OCEAN SPRINGS, MS (WLOX) - A life spent protecting and serving is tough and can take a toll. Suicide and divorce rates for police officers are higher than in the general population. A two day seminar at the Ocean Springs Civic Center is trying to change that.

More than 100 officers from 20 agencies spanning four states came to learn coping and survival skills, both on and off the job.

"It's like a roller coaster ride. It's ups and downs constantly throughout the day," explained Andrew Robinson, who serves as a U.S. park ranger. "When you come home, it's really hard to come down from the emotional highs and lows that you get in your job. A lot of time we deal with really sad and unfortunate situations."

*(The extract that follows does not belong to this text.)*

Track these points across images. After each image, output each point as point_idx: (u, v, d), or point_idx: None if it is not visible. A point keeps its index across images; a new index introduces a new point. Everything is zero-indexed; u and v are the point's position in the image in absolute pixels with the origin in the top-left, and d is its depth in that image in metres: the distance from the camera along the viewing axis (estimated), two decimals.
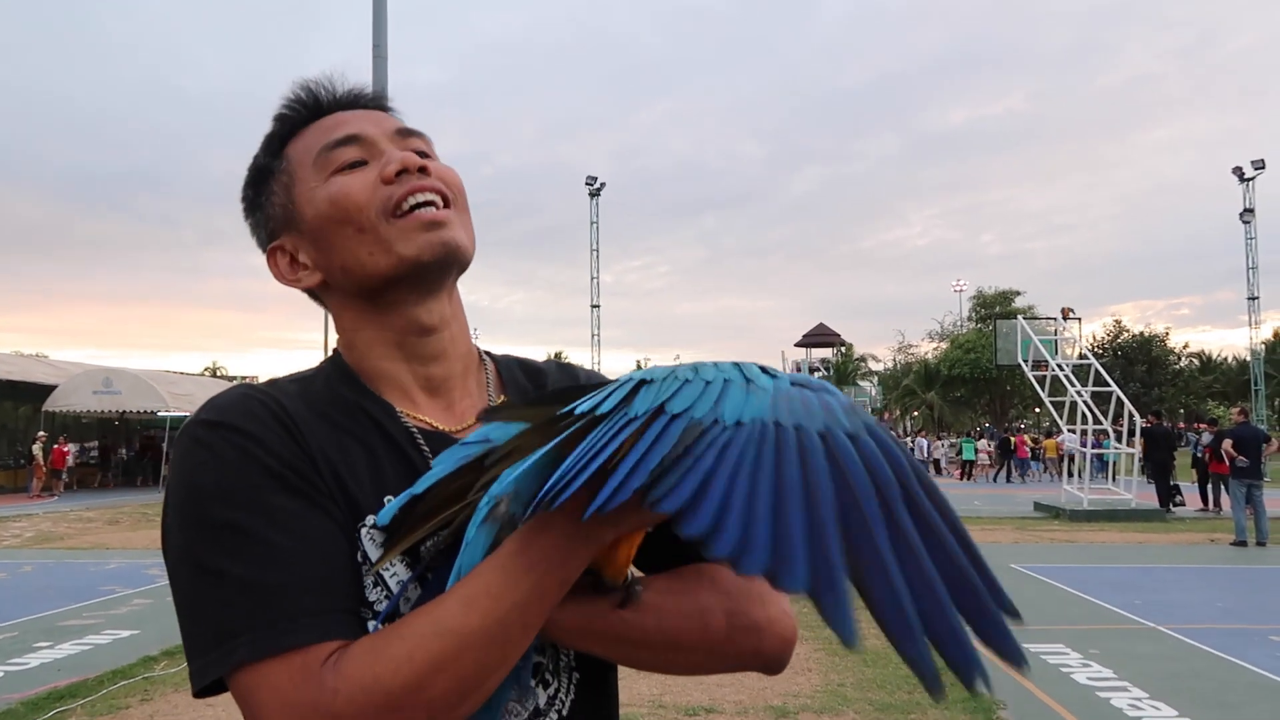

Those situations sometimes follow officers home.  Karl Miller is with the D'Iberville Police Department.

"You don't want to bring work problems home to family members. They have enough stress as it is too with your job," Miller said.

There's an even more ominous threat for officers like U.S. Marshal Ray Stewart.

"It's the stress of the unknown. When you go to somebody's house, you don't know what they have in their house, what kind of weapons they have, what their mindset is, if they're having a really bad day," Stewart said.

The theme of the seminar is "The Winning Mind."

"We want them to win, and we want them to just not win in confrontations. We want them to win in the courtroom, we want them to win at the station, we want them to win at home," said police trainer Betsy Smith.

There's no doubt the men and women of law enforcement face challenges every day that most of us do not; the stresses they face are unbelievable at times. But if there was one word to come out of today's conference, it was this: Balance.

Dave Smith is another trainer.

"You've got things in your life that you do. And what I don't want those to become are your 'Used Tos.' I used to hunt, I used to fish, I used to go camping with my family because that leads to I used to be happy. I used to have a life," Smith implored.

It's a life that despite its stress, can still be fulfilling.

The two day seminar wrapped up Wednesday afternoon.  It was paid for with a grant from the Albright-Wirth program and organized by the National Park Foundation. The Ocean Springs Chamber of Commerce was also involved by providing food and drinks for the officers.